─── Texto para leer ───

Con la Revolución francesa, las ideologías comenzaron a tener influencia decisiva en los movimientos políticos, que encontraron en la propaganda el elemento de su difusión, un arma cuyo poder fue creciendo cada vez más, hasta volverse dominante de modo absoluto, desde que los modernos medios de comunicación de masas, en particular la televisión, permitieron perfeccionar la técnica del control de los cerebros y de la manipulación de la opinión pública.

Pero la aparición de la ideología, como forma y expresión del pensamiento, arranca de mucho más lejos. Por tratarse de la elaboración de la mente, sistematizando ideas abstractas sin que la inteligencia se atenga a su objeto natural –el ser–, la ideología, por eso mismo, está impregnada de subjetivismo. Genera utopías y hace perder el sentido del orden natural una vez que a la realidad –física o histórica– se superpone el abstraccionismo de los conceptos vacíos de contenido ontológico. Si el cogito de Descartes es el punto de partida de la filosofía moderna, y si Kant lleva ese subjetivismo a su punto culminante –derivándose de ahí el panlogismo de Hegel– y si, a su vez, Rousseau y Marx originan, respectivamente, las utopías de la libertad abstracta y del igualitarismo en la sociedad del futuro, mucho antes que todos ellos surgía, ya, la visión ideológica del Estado. Esta se dibuja en el Leviathan de Hobbes, en el siglo XVII y más remotamente en el siglo XIV, en el Defensor Pacis, de Marsilio de Padua.

───

Ejercicio 1: ¿Puedes transcribir literalmente el fragmento del texto sobre la ideología que empieza en "Con la Revolución" y termina en "la opinión pública."?
Ejercicio 2: ¿Cuántas líneas del listado contienen la palabra "below"? Responde solo con el número.
El listado no tiene relación alguna con el texto sobre la ideología.

─── Datos proporcionados ───

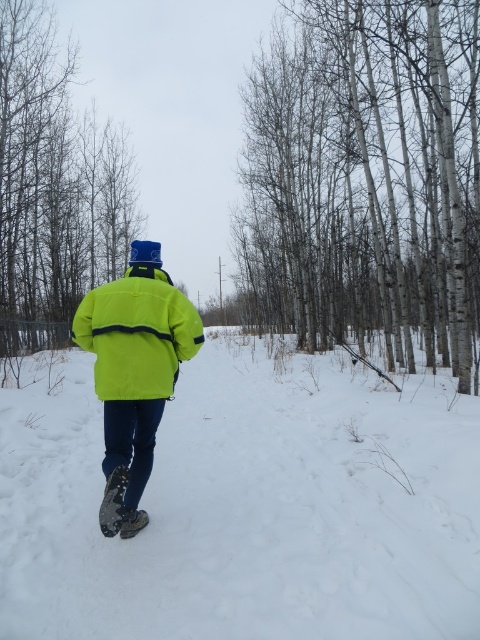
How far apart are smooth gray tree trunk at center and neon yellow jacket at center?

smooth gray tree trunk at center is 31.03 feet from neon yellow jacket at center.

This screenshot has height=640, width=480. I want to click on smooth gray tree trunk at center, so click(x=54, y=188).

At what (x,y) coordinates should I click in order to perform the action: click on smooth gray tree trunk at center. Please return your answer as a coordinate pair (x, y). This screenshot has width=480, height=640. Looking at the image, I should click on (54, 188).

Who is more distant from viewer, (247, 195) or (1, 0)?

The point (247, 195) is behind.

Can you confirm if smooth white tree at center is positioned to the left of smooth gray tree trunk at center?

In fact, smooth white tree at center is to the right of smooth gray tree trunk at center.

Where is `smooth white tree at center`? Image resolution: width=480 pixels, height=640 pixels. smooth white tree at center is located at coordinates (365, 177).

Between white fluffy snow at center and bright yellow jacket at center, which one is positioned higher?

Positioned higher is bright yellow jacket at center.

Who is positioned more to the right, white fluffy snow at center or bright yellow jacket at center?

white fluffy snow at center is more to the right.

Which is in front, point (110, 545) or point (197, 330)?

Point (197, 330) is in front.

Where is `white fluffy snow at center`? The height and width of the screenshot is (640, 480). white fluffy snow at center is located at coordinates (245, 506).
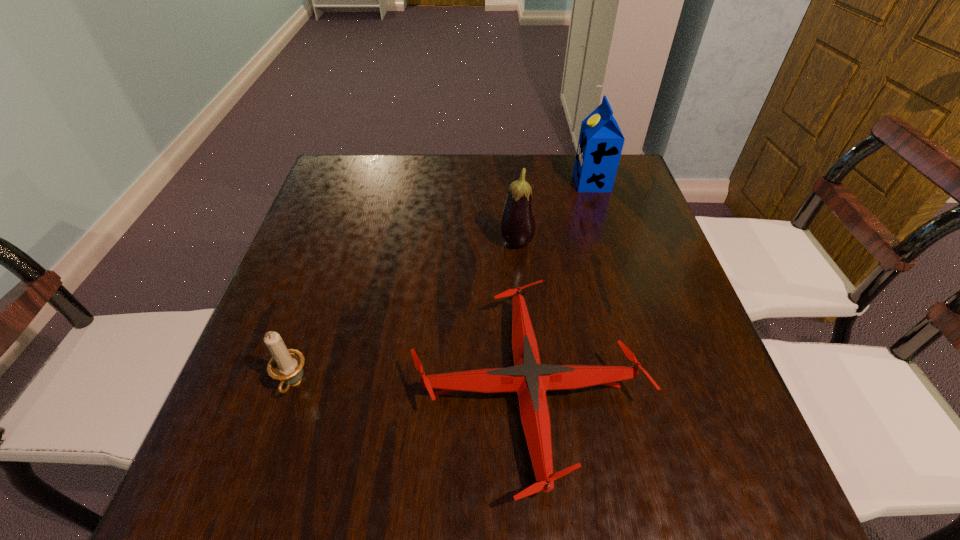
Where is `free space at the left edge`? The width and height of the screenshot is (960, 540). free space at the left edge is located at coordinates (255, 368).

The width and height of the screenshot is (960, 540). Find the location of `free space at the right edge`. free space at the right edge is located at coordinates (634, 318).

Find the location of a particular element. Image resolution: width=960 pixels, height=540 pixels. vacant area at the far left corner is located at coordinates (374, 177).

Find the location of `free location at the near left corner`. free location at the near left corner is located at coordinates (200, 482).

Find the location of a particular element. The image size is (960, 540). vacant region at the far right corner of the desktop is located at coordinates (616, 176).

Where is `free area in between the third tallest object and the eggplant`? The image size is (960, 540). free area in between the third tallest object and the eggplant is located at coordinates (405, 314).

Identify the location of free space between the candle_holder and the eggplant. The image size is (960, 540). (405, 314).

Find the location of `vacant region between the eggplant and the carton`. vacant region between the eggplant and the carton is located at coordinates (554, 213).

What are the coordinates of `blank region between the third tallest object and the farthest object` in the screenshot? It's located at (443, 284).

Identify the location of free space between the eggplant and the farthest object. (554, 213).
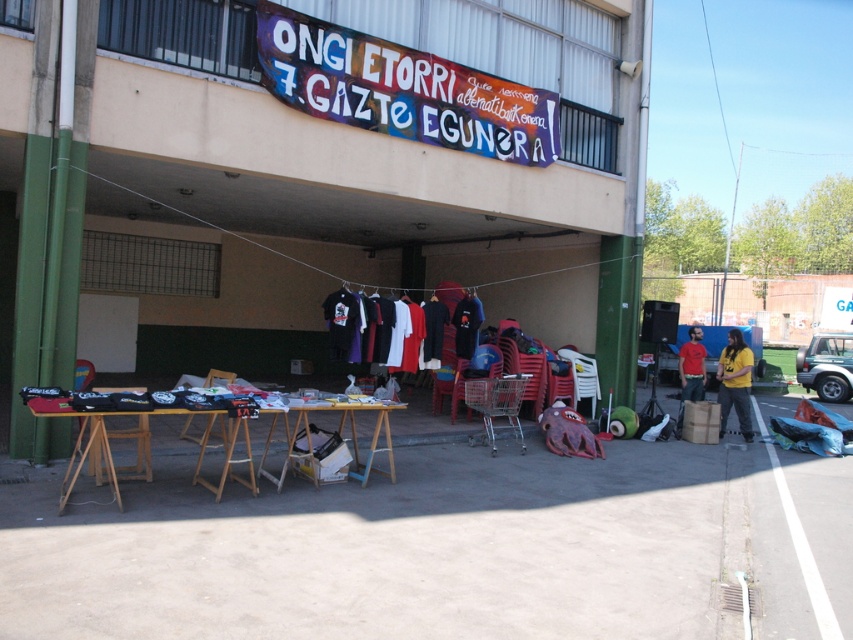
Measure the distance from wooden table at lower center to red matte t-shirt at right.

wooden table at lower center and red matte t-shirt at right are 27.49 feet apart.

Is wooden table at lower center below red matte t-shirt at right?

Indeed, wooden table at lower center is positioned under red matte t-shirt at right.

This screenshot has height=640, width=853. What do you see at coordinates (222, 440) in the screenshot?
I see `wooden table at lower center` at bounding box center [222, 440].

Find the location of a particular element. wooden table at lower center is located at coordinates (222, 440).

Can you confirm if wooden table at center is positioned to the right of red matte t-shirt at right?

Incorrect, wooden table at center is not on the right side of red matte t-shirt at right.

Does wooden table at center have a lesser width compared to red matte t-shirt at right?

No, wooden table at center is not thinner than red matte t-shirt at right.

Is point (384, 403) positioned after point (689, 348)?

No, it is in front of (689, 348).

Where is `wooden table at center`? The image size is (853, 640). wooden table at center is located at coordinates (340, 435).

Which is below, wooden table at lower center or wooden table at center?

wooden table at center is below.

Between point (364, 480) and point (373, 403), which one is positioned behind?

The point (364, 480) is behind.

You are a GUI agent. You are given a task and a screenshot of the screen. Output one action in this format:
    pyautogui.click(x=<x>, y=<y>)
    Task: Click on the wooden table at lower center
    Image resolution: width=853 pixels, height=640 pixels.
    Given the screenshot: What is the action you would take?
    pyautogui.click(x=222, y=440)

───

Resultado 1:
Con la Revolución francesa, las ideologías comenzaron a tener influencia decisiva en los movimientos políticos, que encontraron en la propaganda el elemento de su difusión, un arma cuyo poder fue creciendo cada vez más, hasta volverse dominante de modo absoluto, desde que los modernos medios de comunicación de masas, en particular la televisión, permitieron perfeccionar la técnica del control de los cerebros y de la manipulación de la opinión pública.

Resultado 2: 3